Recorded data
* * * *
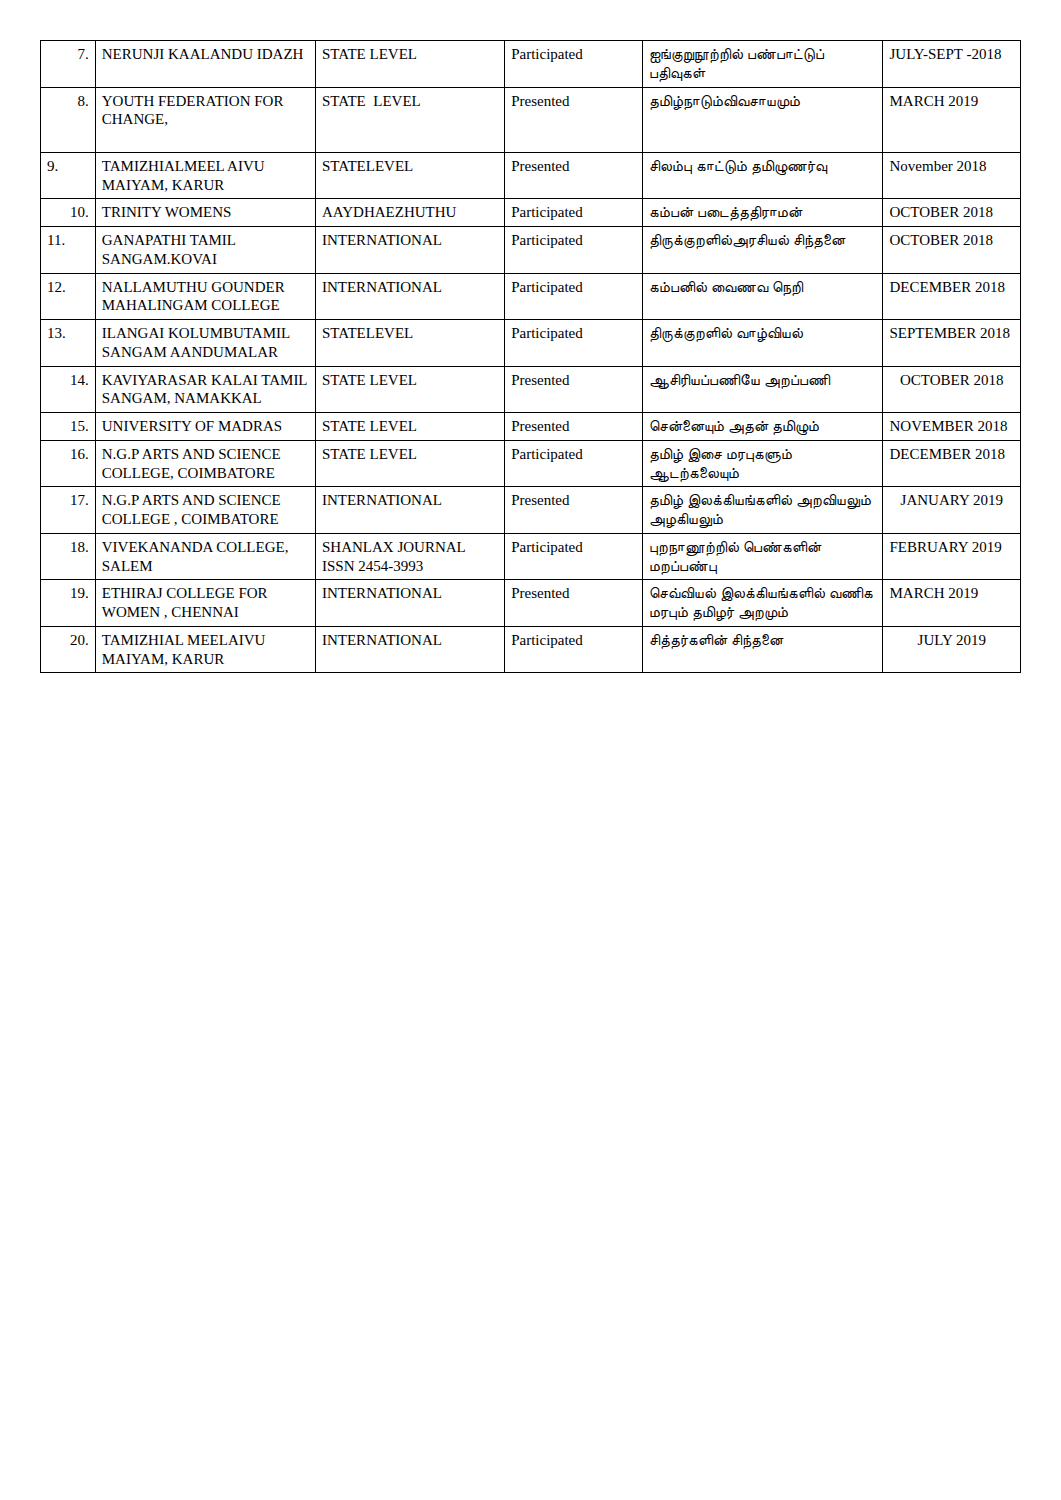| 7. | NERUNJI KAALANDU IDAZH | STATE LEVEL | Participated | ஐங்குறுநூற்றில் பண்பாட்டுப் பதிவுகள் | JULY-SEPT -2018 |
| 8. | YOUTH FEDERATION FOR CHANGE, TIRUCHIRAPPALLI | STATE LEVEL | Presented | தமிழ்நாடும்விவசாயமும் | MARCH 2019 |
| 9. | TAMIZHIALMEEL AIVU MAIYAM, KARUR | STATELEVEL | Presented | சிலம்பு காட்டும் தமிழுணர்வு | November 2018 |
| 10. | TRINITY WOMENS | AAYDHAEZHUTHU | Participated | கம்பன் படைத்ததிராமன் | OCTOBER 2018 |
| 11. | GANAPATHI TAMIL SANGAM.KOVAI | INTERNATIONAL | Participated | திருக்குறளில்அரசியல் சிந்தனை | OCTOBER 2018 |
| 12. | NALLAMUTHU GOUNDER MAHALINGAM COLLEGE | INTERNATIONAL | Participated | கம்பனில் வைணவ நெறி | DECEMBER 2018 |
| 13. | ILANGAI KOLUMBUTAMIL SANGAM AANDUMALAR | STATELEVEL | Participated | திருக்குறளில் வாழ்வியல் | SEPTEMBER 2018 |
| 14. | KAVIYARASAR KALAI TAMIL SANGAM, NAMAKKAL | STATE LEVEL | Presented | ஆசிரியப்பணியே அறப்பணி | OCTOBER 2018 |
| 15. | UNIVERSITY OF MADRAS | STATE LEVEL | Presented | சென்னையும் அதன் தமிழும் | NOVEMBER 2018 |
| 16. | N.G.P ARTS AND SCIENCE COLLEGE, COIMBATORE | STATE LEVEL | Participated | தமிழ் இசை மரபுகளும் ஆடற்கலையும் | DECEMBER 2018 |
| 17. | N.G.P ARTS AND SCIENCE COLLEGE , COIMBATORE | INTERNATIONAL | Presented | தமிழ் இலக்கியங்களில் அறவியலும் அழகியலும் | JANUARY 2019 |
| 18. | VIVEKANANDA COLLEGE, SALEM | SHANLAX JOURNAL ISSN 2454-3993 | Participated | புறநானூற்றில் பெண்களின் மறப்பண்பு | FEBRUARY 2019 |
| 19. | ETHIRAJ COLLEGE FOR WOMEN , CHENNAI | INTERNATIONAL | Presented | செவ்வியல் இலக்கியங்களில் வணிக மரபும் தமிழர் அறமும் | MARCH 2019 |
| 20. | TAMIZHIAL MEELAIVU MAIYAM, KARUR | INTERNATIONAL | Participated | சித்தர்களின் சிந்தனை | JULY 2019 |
* * * *
— Task brief —
Pictures aren't part of the copy; return each record above exactly.

— Worked solution —
| 7. | NERUNJI KAALANDU IDAZH | STATE LEVEL | Participated | ஐங்குறுநூற்றில் பண்பாட்டுப் பதிவுகள் | JULY-SEPT -2018 |
| 8. | YOUTH FEDERATION FOR CHANGE, TIRUCHIRAPPALLI | STATE LEVEL | Presented | தமிழ்நாடும்விவசாயமும் | MARCH 2019 |
| 9. | TAMIZHIALMEEL AIVU MAIYAM, KARUR | STATELEVEL | Presented | சிலம்பு காட்டும் தமிழுணர்வு | November 2018 |
| 10. | TRINITY WOMENS | AAYDHAEZHUTHU | Participated | கம்பன் படைத்ததிராமன் | OCTOBER 2018 |
| 11. | GANAPATHI TAMIL SANGAM.KOVAI | INTERNATIONAL | Participated | திருக்குறளில்அரசியல் சிந்தனை | OCTOBER 2018 |
| 12. | NALLAMUTHU GOUNDER MAHALINGAM COLLEGE | INTERNATIONAL | Participated | கம்பனில் வைணவ நெறி | DECEMBER 2018 |
| 13. | ILANGAI KOLUMBUTAMIL SANGAM AANDUMALAR | STATELEVEL | Participated | திருக்குறளில் வாழ்வியல் | SEPTEMBER 2018 |
| 14. | KAVIYARASAR KALAI TAMIL SANGAM, NAMAKKAL | STATE LEVEL | Presented | ஆசிரியப்பணியே அறப்பணி | OCTOBER 2018 |
| 15. | UNIVERSITY OF MADRAS | STATE LEVEL | Presented | சென்னையும் அதன் தமிழும் | NOVEMBER 2018 |
| 16. | N.G.P ARTS AND SCIENCE COLLEGE, COIMBATORE | STATE LEVEL | Participated | தமிழ் இசை மரபுகளும் ஆடற்கலையும் | DECEMBER 2018 |
| 17. | N.G.P ARTS AND SCIENCE COLLEGE , COIMBATORE | INTERNATIONAL | Presented | தமிழ் இலக்கியங்களில் அறவியலும் அழகியலும் | JANUARY 2019 |
| 18. | VIVEKANANDA COLLEGE, SALEM | SHANLAX JOURNAL ISSN 2454-3993 | Participated | புறநானூற்றில் பெண்களின் மறப்பண்பு | FEBRUARY 2019 |
| 19. | ETHIRAJ COLLEGE FOR WOMEN , CHENNAI | INTERNATIONAL | Presented | செவ்வியல் இலக்கியங்களில் வணிக மரபும் தமிழர் அறமும் | MARCH 2019 |
| 20. | TAMIZHIAL MEELAIVU MAIYAM, KARUR | INTERNATIONAL | Participated | சித்தர்களின் சிந்தனை | JULY 2019 |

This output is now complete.